Fear of cognitive impairment may cause cancer patients to stop treatment, but it shouldn’t, Gabel said.
“All of this may sound very frightening to people, and I’m afraid people will refuse treatment that could be curative,” she says. “There are cancer survival rates today that were unthinkable 20 years ago.
No FDA-approved solution yet
There are no Food and Drug Administration-approved drugs available for chemobrain, but Mandelblat predicts it won’t be long before doctors can offer patients a drug solution.

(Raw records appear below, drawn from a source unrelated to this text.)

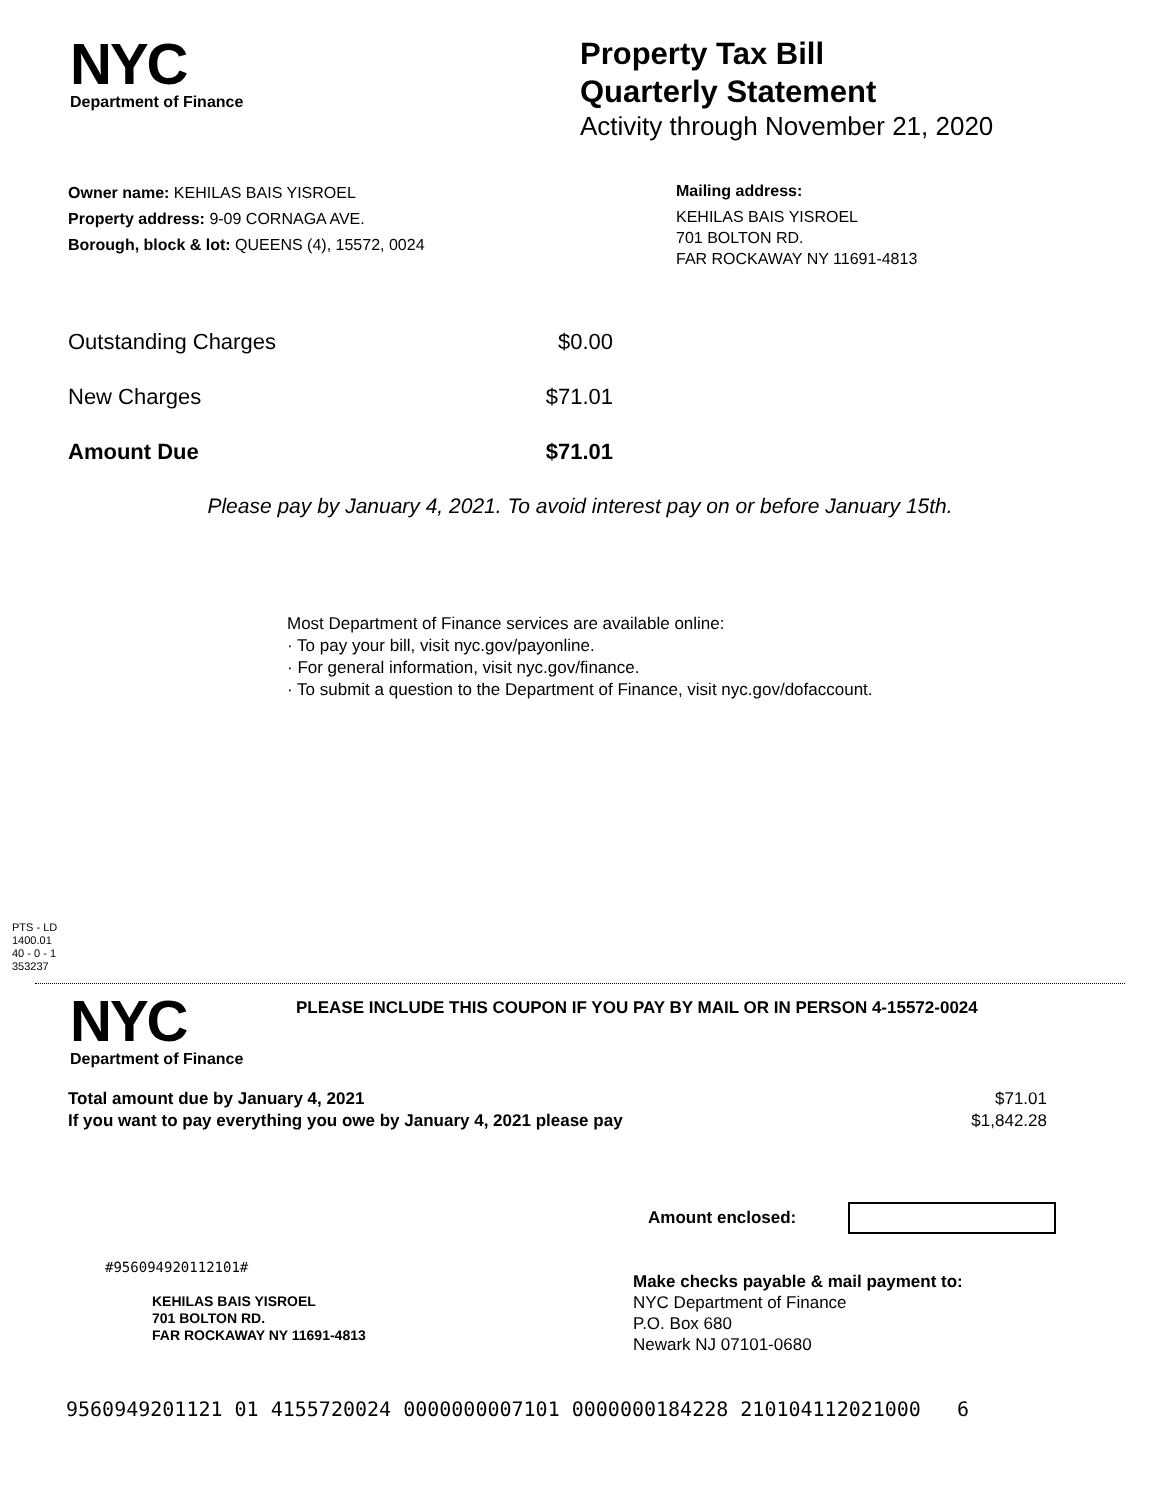NYC
Department of Finance
Property Tax Bill
Quarterly Statement
Activity through November 21, 2020
Owner name: KEHILAS BAIS YISROEL
Property address: 9-09 CORNAGA AVE.
Borough, block & lot: QUEENS (4), 15572, 0024
Mailing address:
KEHILAS BAIS YISROEL
701 BOLTON RD.
FAR ROCKAWAY NY 11691-4813
Outstanding Charges $0.00
New Charges $71.01
Amount Due $71.01
Please pay by January 4, 2021. To avoid interest pay on or before January 15th.
Most Department of Finance services are available online:
· To pay your bill, visit nyc.gov/payonline.
· For general information, visit nyc.gov/finance.
· To submit a question to the Department of Finance, visit nyc.gov/dofaccount.
PTS - LD
1400.01
40 - 0 - 1
353237
NYC
Department of Finance
PLEASE INCLUDE THIS COUPON IF YOU PAY BY MAIL OR IN PERSON 4-15572-0024
Total amount due by January 4, 2021 $71.01
If you want to pay everything you owe by January 4, 2021 please pay $1,842.28
Amount enclosed:
#956094920112101#
KEHILAS BAIS YISROEL
701 BOLTON RD.
FAR ROCKAWAY NY 11691-4813
Make checks payable & mail payment to:
NYC Department of Finance
P.O. Box 680
Newark NJ 07101-0680
9560949201121 01 4155720024 0000000007101 0000000184228 210104112021000 6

“We’re making some progress and hopefully we’ll see the repurposing of already approved drugs into chemobrains,” Mandelblat said. the study It shows promise in mice.
something like that study Cisplatin, a widely used chemotherapy drug, Sphingolipid Daniela Salvemini, author of the study and director of the Institute for Translational Neuroscience, St. Louis University School of Medicine, said that metabolism in the hippocampus (where memories are stored) in the mouse brain plays an important role in the chemical brain. says there is.
Salvemini’s team then administered fingolimod and Zeposia, already FDA-approved drugs for multiple sclerosis, and found that they could block chemical brain development in mice.
Clinical trials in humans are needed, Salvemini said. “This could be a revolutionary approach to treating cancer patients and cancer survivors. It doesn’t give much, but it has a huge impact on the lives of those affected.”